Citizen of the Galaxy by Robert A. Heinlein

Asleep, he dreamt of Pop and of Sisu, all mixed up. At last, with Grandmother shortened and a raider bearing down. Pop whispered, “No more bad dreams, Thorby. Never again, son. Just happy dreams”

He slept peacefully then — and awoke in this forbidding place with gabbling fraki all around him. Breakfast was substantial but not up to Aunt Athena’s high standards; however he was not hungry.

After breakfast he was quietly tasting his misery when he was required to undress and submit to indignities. It was his first experience with medical men’s offhand behavior with human flesh — he loathed the poking and prodding.

When the Commanding Officer sent for him Thorby was not even cheered by seeing the man who knew Pop. This room was where he had had to say a last “good-business” to Father; the thoughts lingering there were not good.

He listened listlessly while Brisby explained. He woke up a little when he understood that he was being offered status — not much, he gathered. But status. The fraki had status among themselves. It had never occurred to him that fraki status could matter even to fraki.

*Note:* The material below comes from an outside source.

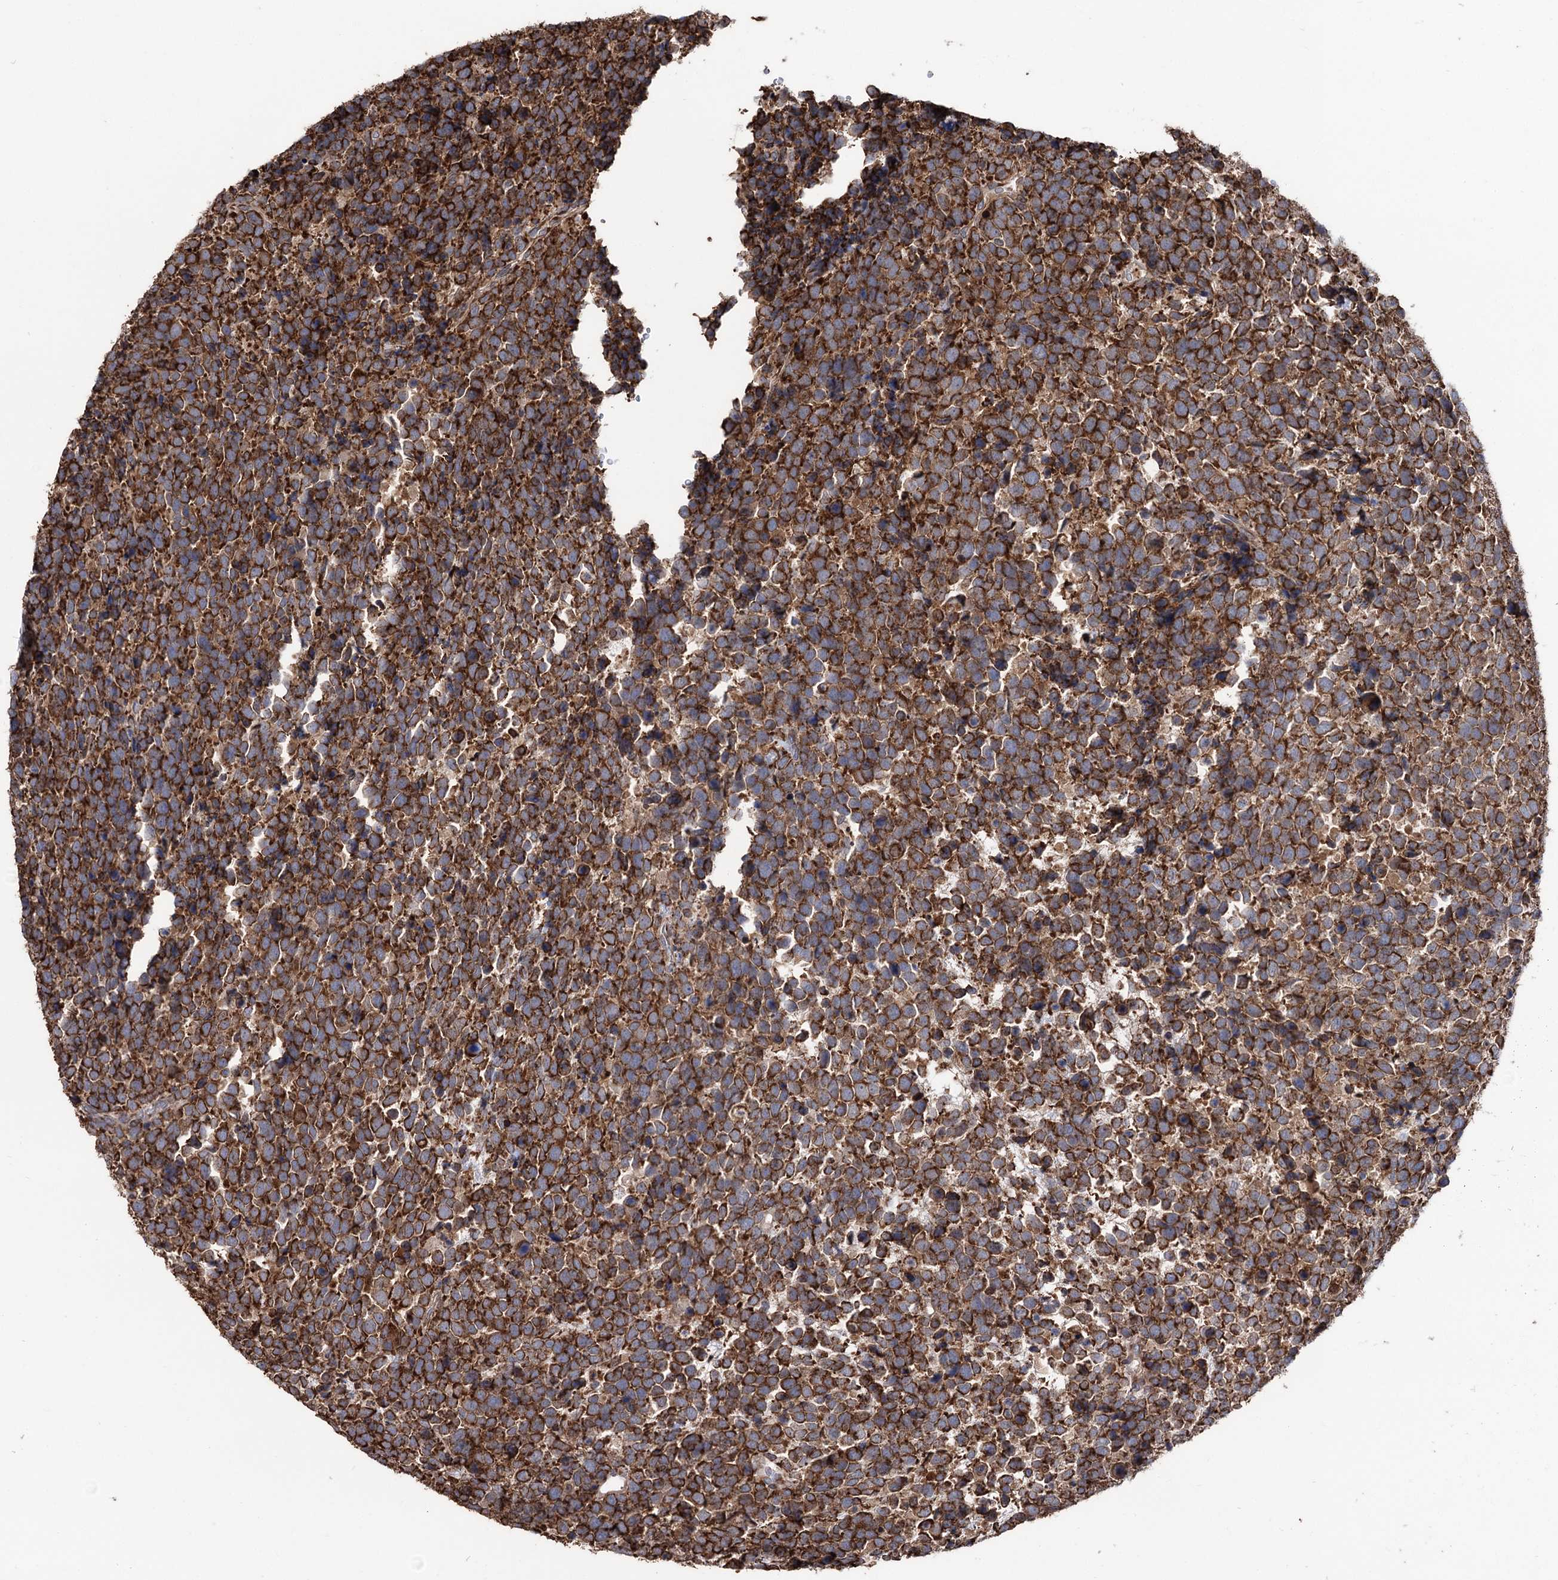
{"staining": {"intensity": "strong", "quantity": ">75%", "location": "cytoplasmic/membranous"}, "tissue": "urothelial cancer", "cell_type": "Tumor cells", "image_type": "cancer", "snomed": [{"axis": "morphology", "description": "Urothelial carcinoma, High grade"}, {"axis": "topography", "description": "Urinary bladder"}], "caption": "The micrograph demonstrates staining of urothelial cancer, revealing strong cytoplasmic/membranous protein positivity (brown color) within tumor cells.", "gene": "CDAN1", "patient": {"sex": "female", "age": 82}}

“You don’t have to,” Colonel Brisby concluded, “but it will make simpler the thing Colonel Baslim wanted me to do — find your family, I mean. You would like that, wouldn’t you?”

Thorby almost said that he knew where his Family was. But he knew what the Colonel meant: his own sib, whose existence he had never quite been able to imagine. Did he really have blood relatives somewhere?

“I suppose so,” he answered slowly. “I don’t know.”

“Mmm . . .” Brisby wondered what it was like to have no frame to your picture. “Colonel Baslim was anxious to have me locate your family. I can handle it easier if you are officially one of us. Well? It’s Guardsman third class . . . thirty credits a month, all you can eat and not enough sleep. And glory. A meager amount.”

Thorby looked up. “This is the same Fam — service my Pop — Colonel Baslim, you call him — was in? He really was?”

“Yes. Senior to what you will be. But the same service. I think you started to say ‘family.’ We like to think of the Service as one enormous family. Colonel Baslim was one of the more distinguished members of it.”

“Then I want to be adopted.”

“Enlisted.”

“Whatever the word is.”

Chapter 16

Fraki weren’t bad when you got to know them.

They had their secret language, even though they thought they talked Interlingua. Thorby added a few dozen verbs and a few hundred nouns as he heard them; after that he tripped over an occasional idiom. He learned that his light-years as a trader were respected, even though the People were considered odd. He didn’t argue; fraki couldn’t know better.

H.G.C. Hydra lifted from Hekate, bound for the Rim worlds. Just before jump a money order arrived accompanied by a supercargo’s form which showed the draft to be one eighty-third of Sisu’s appreciation from Jubbulpore to Hekate — as if, thought Thorby, he were a girl being swapped. It was an uncomfortably large sum and Thorby could find no entry charging him interest against a capital share of the ship — which he felt should be there for proper accounting; it wasn’t as if he had been born in the ship. Life among the People had made the beggar boy conscious of money in a sense that alms never could — books must balance and debts must be paid.

He wondered what Pop would think of all that money. He felt easier when he learned that he could deposit it with the Paymaster.

With the draft was a warm note, wishing him good business wherever he went and signed: “Love, Mother.” It made Thorby feel better and much worse.

A package of belongings arrived with a note from Fritz: “Dear Brother, Nobody briefed me about recent mysterious happenings, but things were crisp around the old ship for a few days. If such were not unthinkable, I would say there had been a difference of opinion at highest level. Me, I have no opinions, except that I miss your idle chatter and blank expressions. Have fun and be sure to count your change.